In Glendale, as in this case, an acquiring thrift argued that its assumption of an acquired thrift's net liabilities conferred a dollar-for-dollar benefit on the government and that it was therefore entitled to recover the amount of the net liabilities as restitution. The Federal Circuit held that the net liabilities did not constitute an appropriate basis for restitution because the acquisition "did not result in the Government * * * saving the dollar value of the net obligations of the [acquired] thrift." 239 F.3d at 1382. The court pointed out that, even after the acquisition, the government remained potentially liable for the liabilities of the failing thrift, and if interest rates had not fallen, "the Government's contingent liability would have matured." Ibid. Moreover, the court noted that the government had a variety of regulatory alternatives to liquidating the failing thrift and paying off its depositors, such as "hiring new and better management to * * * make a go of it," and hence the government would not necessarily have had to make up the thrift's deficit in the absence of the acquisition. Ibid.
The court concluded in Glendale that "what the Government received" by virtue of the acquisition "was time," and "[t]hough the value of time was more than zero, there is no proof of what in fact it was worth." 239 F.3d at 1382 (emphasis added). The court found no basis for "granting restitution based on an assumption that the non-breaching party is entitled to the supposed gains received by the breaching party, when those gains are both speculative and indeterminate," and when the plaintiff relies on "a liability that never came to pass, and * * * a speculative assessment of what might have been." Ibid. Here, the Federal Circuit found "no meaningful difference between the restitution claims in this case and [those in] Glendale," and therefore affirmed the trial court's denial of restitution. Pet. App. 14a.
b. The court of appeals also affirmed the trial court's finding that the cost of replacing CalFed's phased-out goodwill was the transaction costs incurred in obtaining the new capital. Noting Professor Miller's expert testimony, the court of appeals affirmed the trial court's finding that these costs, which totaled $23 million, "provided an appropriate measure of CalFed's damages incurred in replacing the supervisory goodwill with tangible capital." Pet. App. 12a.

### Data shown
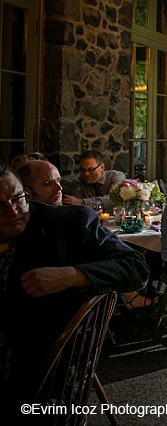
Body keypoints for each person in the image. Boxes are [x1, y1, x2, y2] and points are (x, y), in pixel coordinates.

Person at [0, 164, 149, 414]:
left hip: (36, 370)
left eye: (17, 199)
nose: (12, 211)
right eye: (0, 205)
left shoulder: (67, 224)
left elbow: (136, 267)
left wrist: (74, 275)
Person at [18, 159, 157, 311]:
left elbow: (135, 266)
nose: (59, 188)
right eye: (47, 183)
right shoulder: (77, 188)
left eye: (58, 180)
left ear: (102, 167)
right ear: (25, 193)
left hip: (66, 320)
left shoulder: (76, 219)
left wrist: (75, 275)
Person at [62, 150, 126, 207]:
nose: (86, 174)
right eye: (83, 169)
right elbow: (78, 208)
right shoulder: (77, 184)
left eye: (91, 169)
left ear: (102, 167)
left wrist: (82, 202)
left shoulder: (116, 176)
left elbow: (113, 199)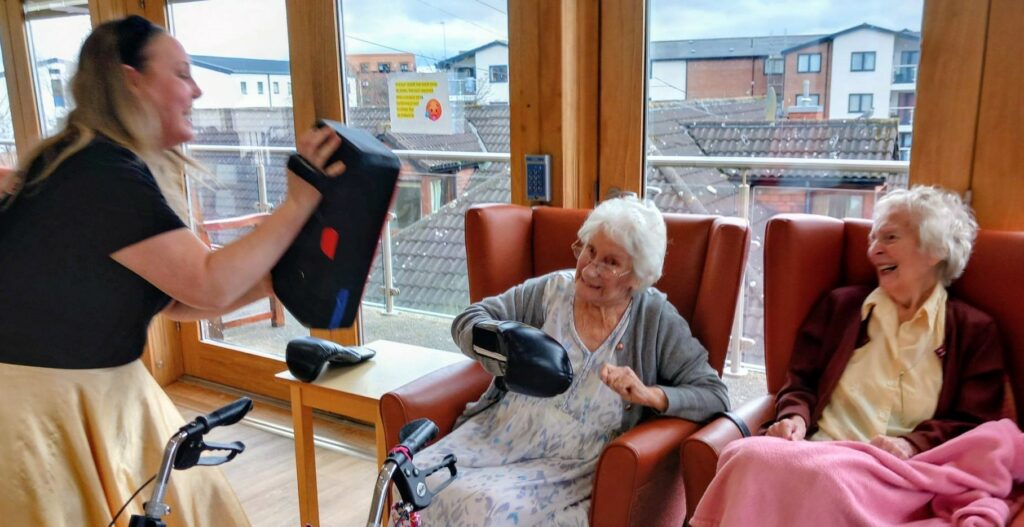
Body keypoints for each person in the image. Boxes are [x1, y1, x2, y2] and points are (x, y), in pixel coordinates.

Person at [0, 16, 345, 526]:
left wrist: (281, 273)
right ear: (131, 82)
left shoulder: (80, 162)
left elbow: (182, 302)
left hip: (87, 392)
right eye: (182, 73)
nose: (197, 88)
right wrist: (298, 202)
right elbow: (208, 282)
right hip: (44, 412)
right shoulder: (100, 175)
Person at [690, 186, 1008, 526]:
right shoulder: (840, 308)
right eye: (872, 239)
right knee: (745, 455)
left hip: (897, 477)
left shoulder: (974, 330)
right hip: (818, 453)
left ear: (935, 249)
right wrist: (795, 417)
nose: (874, 250)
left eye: (890, 237)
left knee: (822, 480)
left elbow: (975, 424)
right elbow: (801, 383)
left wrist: (913, 444)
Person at [409, 196, 730, 526]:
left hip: (572, 464)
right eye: (590, 250)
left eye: (610, 262)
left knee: (490, 510)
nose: (590, 269)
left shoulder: (654, 319)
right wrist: (505, 345)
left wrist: (650, 395)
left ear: (637, 277)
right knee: (414, 478)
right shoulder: (552, 291)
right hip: (501, 432)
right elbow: (469, 319)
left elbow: (714, 394)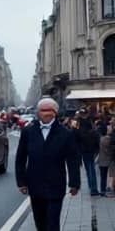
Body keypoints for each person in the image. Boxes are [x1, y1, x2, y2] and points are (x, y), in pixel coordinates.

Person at [16, 97, 81, 231]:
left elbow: (72, 160)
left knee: (52, 223)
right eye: (42, 110)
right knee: (40, 222)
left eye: (49, 110)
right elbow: (21, 158)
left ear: (55, 112)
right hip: (35, 185)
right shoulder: (28, 132)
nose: (46, 113)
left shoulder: (65, 133)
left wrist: (74, 183)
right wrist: (21, 182)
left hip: (56, 185)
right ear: (38, 112)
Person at [78, 117, 101, 195]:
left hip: (84, 153)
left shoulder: (81, 133)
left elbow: (79, 145)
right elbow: (98, 143)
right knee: (92, 170)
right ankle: (94, 189)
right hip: (92, 153)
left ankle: (91, 186)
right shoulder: (94, 133)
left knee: (88, 170)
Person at [98, 126, 113, 197]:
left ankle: (102, 190)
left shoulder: (100, 139)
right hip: (108, 160)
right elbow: (110, 150)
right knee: (108, 175)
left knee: (102, 176)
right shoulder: (109, 139)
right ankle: (108, 188)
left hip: (101, 160)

### Apply what you read
- a) In the thrift restitution passage, what was the total of the transaction costs incurred in obtaining the new capital?
- b) According to the thrift restitution passage, why did the Federal Circuit hold in Glendale that the acquired thrift's net liabilities were not an appropriate basis for restitution? Answer in one to three sentences.
- c) In the thrift restitution passage, rewrite the part that opens with "The court concluded" and closes with "Pet. App. 14a.", swapping "speculative" for "uncertain".

### Your written answers
- a) $23 million.

- b) The acquisition did not result in the government saving the dollar value of the acquired thrift's net obligations, because the government remained potentially liable for the failing thrift's liabilities. The government also had regulatory alternatives to liquidating the thrift and paying off its depositors, such as hiring new and better management. So it would not necessarily have had to make up the deficit without the acquisition.

- c)
The court concluded in Glendale that "what the Government received" by virtue of the acquisition "was time," and "[t]hough the value of time was more than zero, there is no proof of what in fact it was worth." 239 F.3d at 1382 (emphasis added). The court found no basis for "granting restitution based on an assumption that the non-breaching party is entitled to the supposed gains received by the breaching party, when those gains are both uncertain and indeterminate," and when the plaintiff relies on "a liability that never came to pass, and * * * a uncertain assessment of what might have been." Ibid. Here, the Federal Circuit found "no meaningful difference between the restitution claims in this case and [those in] Glendale," and therefore affirmed the trial court's denial of restitution. Pet. App. 14a.